Annenin oğluyla münasebeti denetleme üzerine kuruludur. Oğluyla ilgili bütün bilgileri Dadı Kalfadan alarak ilişkilerini dengelemeye çalışır. Romanda anne özverisi ve duygusallığı yalnızca oğlunun hastalandığını haber aldığında verdiği tepkilerde hissedilir.

Dadı Kalfa, Bihruz Beyi annesinden daha çok görür ve daha fazla yakın temasta bulunur.

Çünkü onun yeme içme, kıyafetlerini hazırlama ve giydirme, odasını düzenleme gibi tüm vazifeleri dadı üstlenmiştir. Büyük oranda dadı ile çok daha fazla paylaşımda bulunmanın bir getirisi olarak Bihruz Beyin dadısı ile muhabbeti annesine göre daha samimi görünür.

Romanda dadının Bihruz ile olan münasebetlerine bilhassa dikkat çekilir:

(9)

… yirmi senedir hizmetinde ve gece gündüz bir arada bulunmakla Dadı Kalfa Bihruz Bey’i maderane bir hiss-i şefkatle sever ve beyin hastalığında can ile, baş ile kendisine bakıp, kederli vakitlerinde de hatırını ele almaya say ederdi (Recaizâde Mahmud Ekrem, 2005, s.140).

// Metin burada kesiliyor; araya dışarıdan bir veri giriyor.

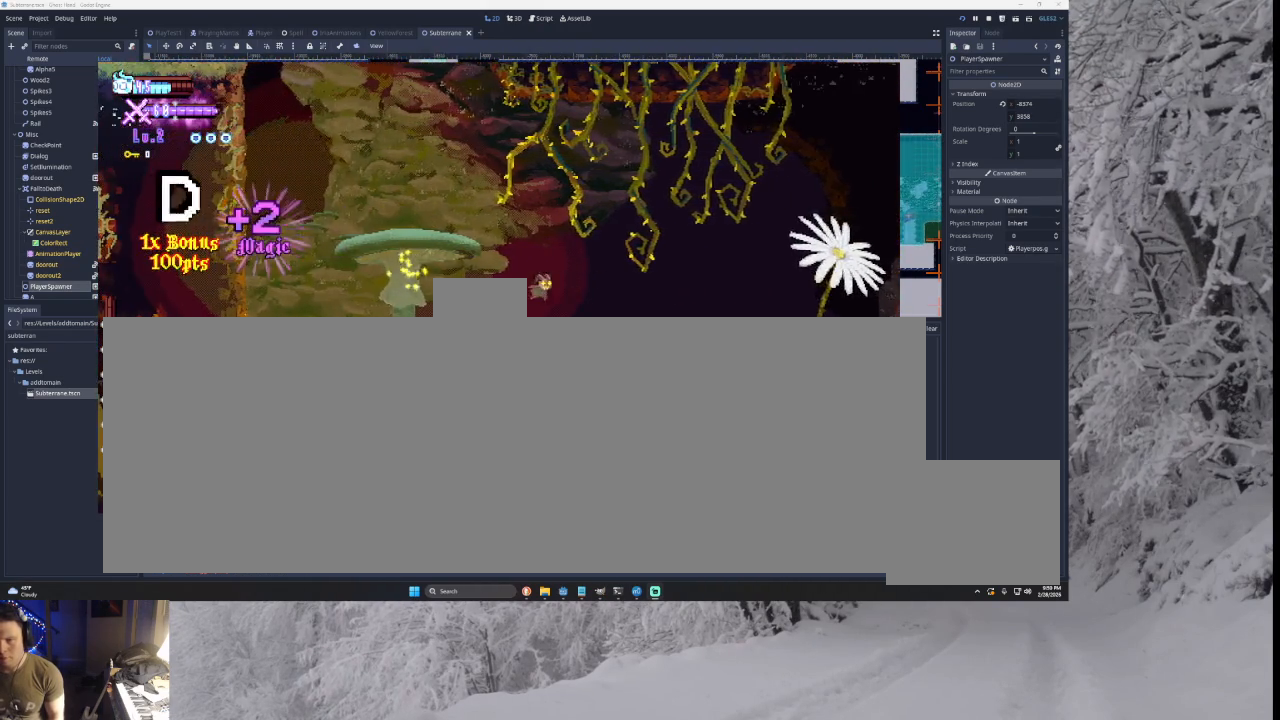
{"buttons": ["TRIANGLE"], "left_stick": "left", "right_stick": "center", "events": [[100, "L1", "down"], [200, "L1", "up"], [267, "left_stick", "left"], [300, "TRIANGLE", "down"]]}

Sürekli Bihruz Beyin hizmetini gören dadısı ona anne şefkati ve ilgisiyle yaklaşır, geç geldiğinde merak eder, hastalandığında üzülür ve onla ilgili her bilgiyi hemen hanımına iletir.

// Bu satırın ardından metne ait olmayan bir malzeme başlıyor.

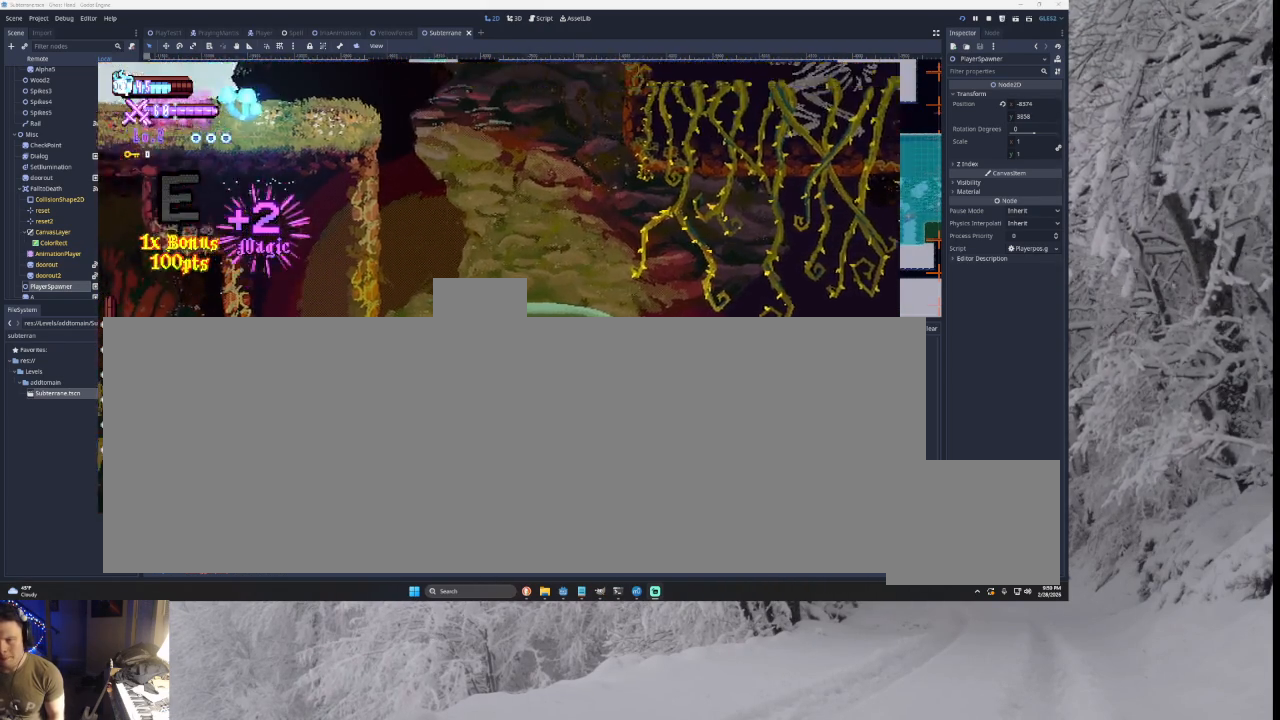
{"buttons": [], "left_stick": "center", "right_stick": "center", "events": [[33, "TRIANGLE", "up"], [300, "left_stick", "center"], [367, "left_stick", "right"], [500, "left_stick", "center"]]}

Örneğin; Periveş’in öldüğü haberini aldıktan sonra odaya kapanan ve hastalıklı bir hâl alan Bihruz’un bu kötü gidişatını ilk fark eden Dadı Kalfa olur ve hanımını acilen bu durumdan haberdar eder. Bir başka örnekte; gecenin karanlığına aldırmadan Periveş’in mezarını bulmaya gitmek ister ancak bunu yapmaktan çekinmesine tek sebep dadısı olur. Dadı kalfanın takibi ve suallerini düşünerek bu fikrinden vazgeçer.

Sonuç olarak Bihruz Beyin annesi bir vezir hanımı olduğu için geleneklere dayalı yaşamlarının getirisi ile oğluyla ilgili sorumluluklarını pek çok yardımcıyla bilhassa da Dadı Kalfa ile paylaşmış ve bunun sonucunda anne-oğul ilişkisi mesafeli bir hâl almıştır. Eğitim meselesi çerçevesinde ise özel hocaların bilhassa da Mösyö Piyer’in anne-oğul ilişkisindeki mesafeyi beslediği ve annenin geri planda kalmasına neden olduğu söylenebilir.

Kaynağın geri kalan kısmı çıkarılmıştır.